ChelTechne is a term that Cheltenham Festivals devised for June 2023’s summit, and all future symposia that focus on conversations and topics where creativity and technology collide. Techne comes from the Ancient Greek word to describe craftsmanship, craft or art, and the human ability to make or perform. From medieval through to modern times the meaning of the term evolved to mean art, productive technique, technical skill, or technology until this century when it has been associated with the overlap between the arts, humanities, and digital information technology. 
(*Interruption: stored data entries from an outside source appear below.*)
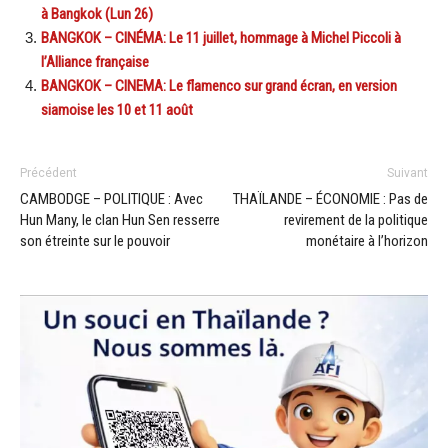
à Bangkok (Lun 26)
BANGKOK – CINÉMA: Le 11 juillet, hommage à Michel Piccoli à
l’Alliance française
BANGKOK – CINEMA: Le flamenco sur grand écran, en version
siamoise les 10 et 11 août
Précédent
Suivant
CAMBODGE – POLITIQUE : Avec
THAÏLANDE – ÉCONOMIE : Pas de
Hun Many, le clan Hun Sen resserre
revirement de la politique
son étreinte sur le pouvoir
monétaire à l’horizon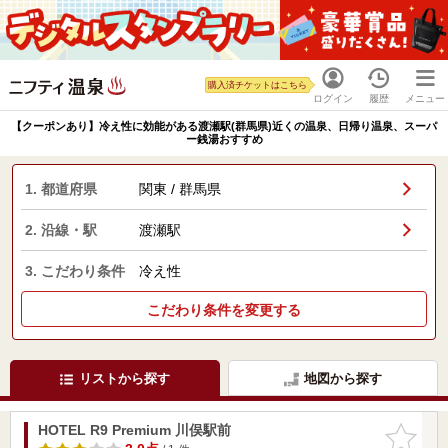
購入済チケットはこちら
ログイン
履歴
メニュー
【クーポンあり】冷え性に効能がある渡瀬駅(群馬県)近くの温泉、日帰り温泉、スーパ
ー銭湯おすすめ
1. 都道府県
関東 / 群馬県
2. 沿線・駅
渡瀬駅
3. こだわり条件
冷え性
こだわり条件を変更する
リストから探す
地図から探す
HOTEL R9 Premium 川俣駅前
お気に入
りに追加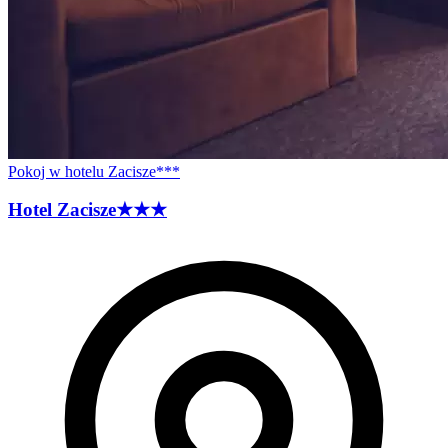
Pokoj w hotelu Zacisze***
Hotel
Zacisze
★★★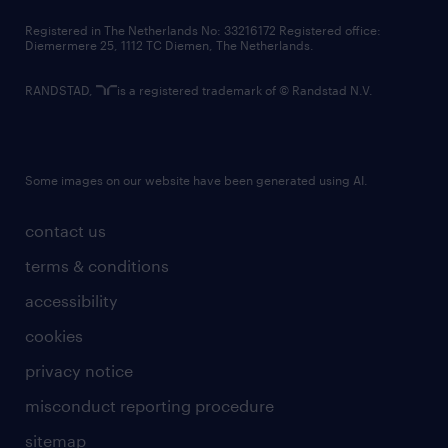
contact us
Registered in The Netherlands No: 33216172 Registered office:
Diemermere 25, 1112 TC Diemen, The Netherlands.
RANDSTAD,
is a registered trademark of © Randstad N.V.
Some images on our website have been generated using AI.
contact us
terms & conditions
accessibility
cookies
privacy notice
misconduct reporting procedure
sitemap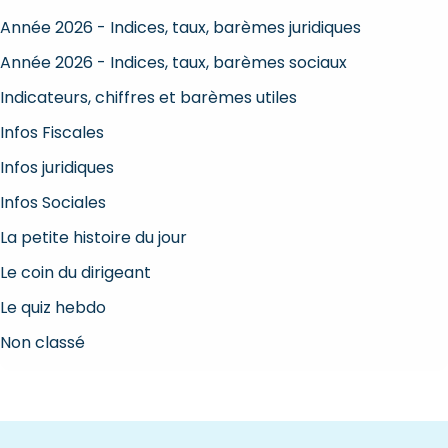
Année 2026 - Indices, taux, barèmes juridiques
Année 2026 - Indices, taux, barèmes sociaux
Indicateurs, chiffres et barèmes utiles
Infos Fiscales
Infos juridiques
Infos Sociales
La petite histoire du jour
Le coin du dirigeant
Le quiz hebdo
Non classé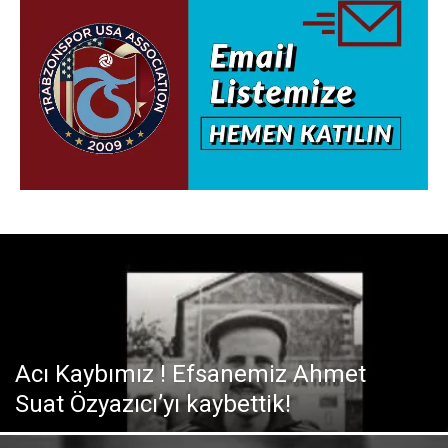
Acı Kaybımız ! Efsanemiz Ahmet
Suat Özyazıcı’yı kaybettik!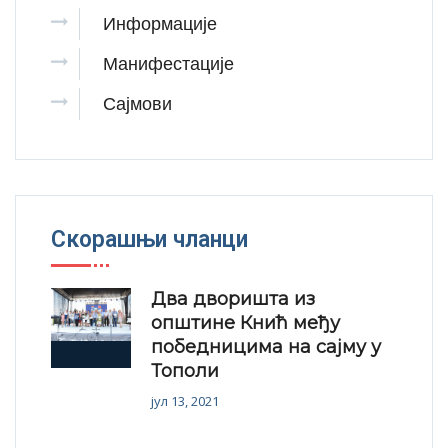
Информације
Манифестације
Сајмови
Скорашњи чланци
Два дворишта из
општине Кнић међу
победницима на сајму у
Тополи
јул 13, 2021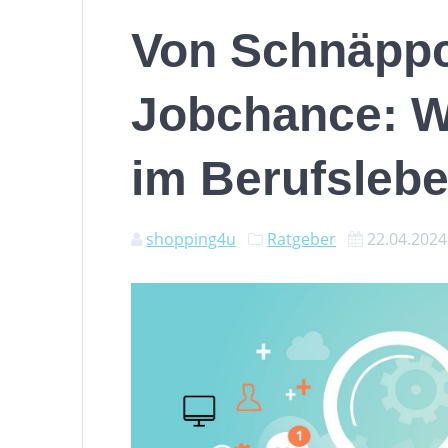
Von Schnäppc
Jobchance: W
im Berufslebe
shopping4u
Ratgeber
22.04.2024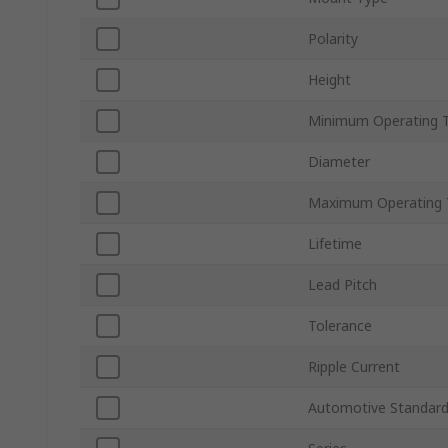
Polarity
Height
Minimum Operating 
Diameter
Maximum Operating 
Lifetime
Lead Pitch
Tolerance
Ripple Current
Automotive Standar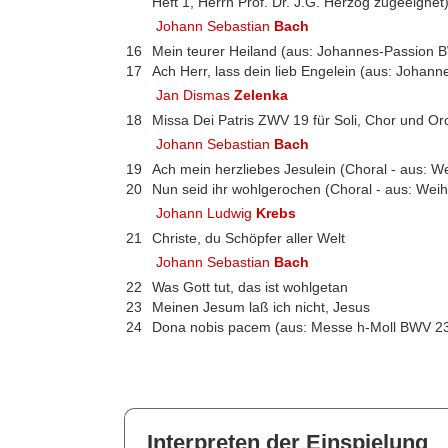
Heft 1, Herrn Prof. Dr. J.G. Herzog zugeeignet
Johann Sebastian
Bach
16
Mein teurer Heiland (aus: Johannes-Passion 
17
Ach Herr, lass dein lieb Engelein (aus: Joha
Jan Dismas
Zelenka
18
Missa Dei Patris ZWV 19 für Soli, Chor und Or
Johann Sebastian
Bach
19
Ach mein herzliebes Jesulein (Choral - aus: 
20
Nun seid ihr wohlgerochen (Choral - aus: We
Johann Ludwig
Krebs
21
Christe, du Schöpfer aller Welt
Johann Sebastian
Bach
22
Was Gott tut, das ist wohlgetan
23
Meinen Jesum laß ich nicht, Jesus
24
Dona nobis pacem (aus: Messe h-Moll BWV 2
Interpreten der Einspielung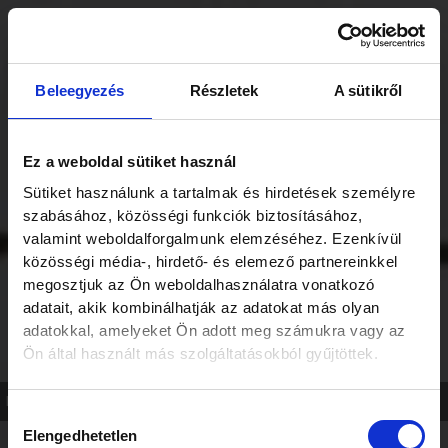
Skip
to
content
Beleegyezés
Részletek
A sütikről
Ez a weboldal sütiket használ
Kövessen minket
Sütiket használunk a tartalmak és hirdetések személyre
szabásához, közösségi funkciók biztosításához,
valamint weboldalforgalmunk elemzéséhez. Ezenkívül
közösségi média-, hirdető- és elemező partnereinkkel
megosztjuk az Ön weboldalhasználatra vonatkozó
adatait, akik kombinálhatják az adatokat más olyan
adatokkal, amelyeket Ön adott meg számukra vagy az
Ön által használt más szolgáltatásokból gyűjtöttek.
Festmény: Konok Tamás
Hozzájárulás
Elengedhetetlen
kiválasztása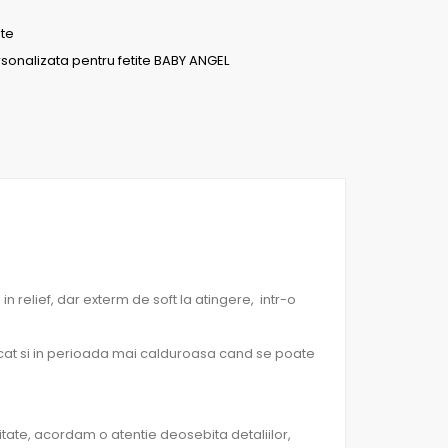
ete
rsonalizata pentru fetite BABY ANGEL
n relief, dar exterm de soft la atingere, intr-o
 cat si in perioada mai calduroasa cand se poate
litate, acordam o atentie deosebita detaliilor,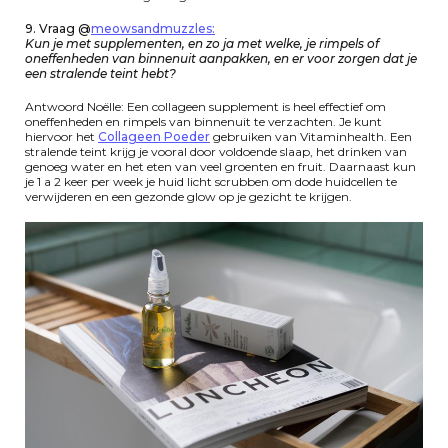
9. Vraag @
meowsandmuzzles:
Kun je met supplementen, en zo ja met welke, je rimpels of
oneffenheden van binnenuit aanpakken, en er voor zorgen dat je
een stralende teint hebt?
Antwoord Noëlle: Een collageen supplement is heel effectief om
oneffenheden en rimpels van binnenuit te verzachten. Je kunt
hiervoor het
Collageen Poeder
gebruiken van Vitaminhealth. Een
stralende teint krijg je vooral door voldoende slaap, het drinken van
genoeg water en het eten van veel groenten en fruit. Daarnaast kun
je 1 a 2 keer per week je huid licht scrubben om dode huidcellen te
verwijderen en een gezonde glow op je gezicht te krijgen.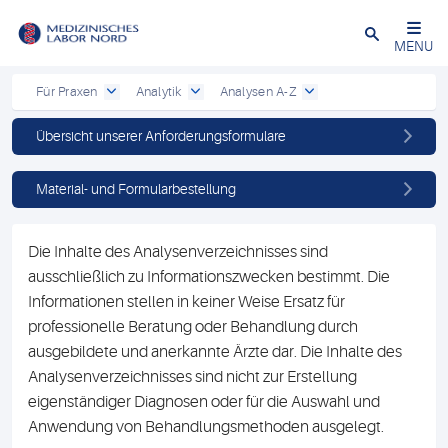
Schließen
MENU
Für Praxen
Analytik
Analysen A-Z
Übersicht unserer Anforderungsformulare
Material- und Formularbestellung
Die Inhalte des Analysenverzeichnisses sind
ausschließlich zu Informationszwecken bestimmt. Die
Informationen stellen in keiner Weise Ersatz für
professionelle Beratung oder Behandlung durch
ausgebildete und anerkannte Ärzte dar. Die Inhalte des
Analysenverzeichnisses sind nicht zur Erstellung
eigenständiger Diagnosen oder für die Auswahl und
Anwendung von Behandlungsmethoden ausgelegt.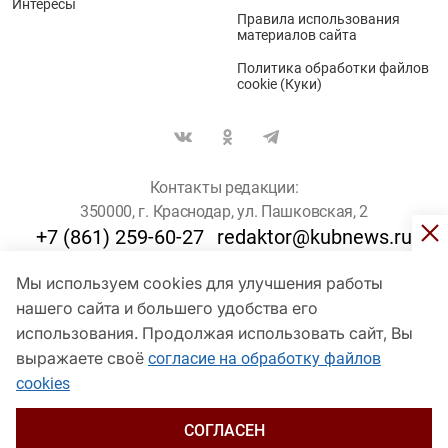
Интересы
Правила использования
материалов сайта
Политика обработки файлов
cookie (Куки)
Контакты редакции:
350000, г. Краснодар, ул. Пашковская, 2
+7 (861) 259-60-27
redaktor@kubnews.ru
Мы используем cookies для улучшения работы
Для пользователей старше 16 лет
нашего сайта и большего удобства его
© Кубанские Новости, 2017
использования. Продолжая использовать сайт, Вы
Сетевое издание «kubnews» зарегистрировано Федеральной
выражаете своё
согласие на обработку файлов
службой по надзору в сфере связи, информационных технологий
cookies
и массовых коммуникаций (Роскомнадзор). Регистрационный
номер Эл № ФС 77 - 78802 от 30 июля 2020 года. Учредитель -
ООО "ГИК "Кубанские Новости" (350000, Краснодар, ул.
СОГЛАСЕН
Пашковская, 2). Главный редактор – Филиппов О. Ю.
About Cheltenham Festivals and Cheltenham Science Festival 

Cheltenham Festivals is an Arts Council England National Portfolio Organisation   

Cheltenham Festivals is an arts charity that creates experiences which bring joy, spark curiosity, connect communities and inspire change. Its year-round learning and participation and talent development programmes culminate in four world-class Festivals, offering everyone an opportunity to explore and create culture. Over 225,000 visitors a year are inspired by its Literature, Science, Jazz and Music Festivals.  

The two worlds of cybertech and culture collide most obviously at the annual Cheltenham Science Festival in June. The UK’s first Science Festival, produced by the charity Cheltenham Festivals, creates multiple outreach programmes including FameLab, the largest global science communication competition.   

The annual Cheltenham Science Festival is for people of all ages who are curious about the wonders of the everyday world, mysteries of the universe and cutting-edge technology. The Festival hosts hundreds of free family-friendly activities, while the UK’s science community gathers to share their latest ideas in thought-provoking and entertaining ways.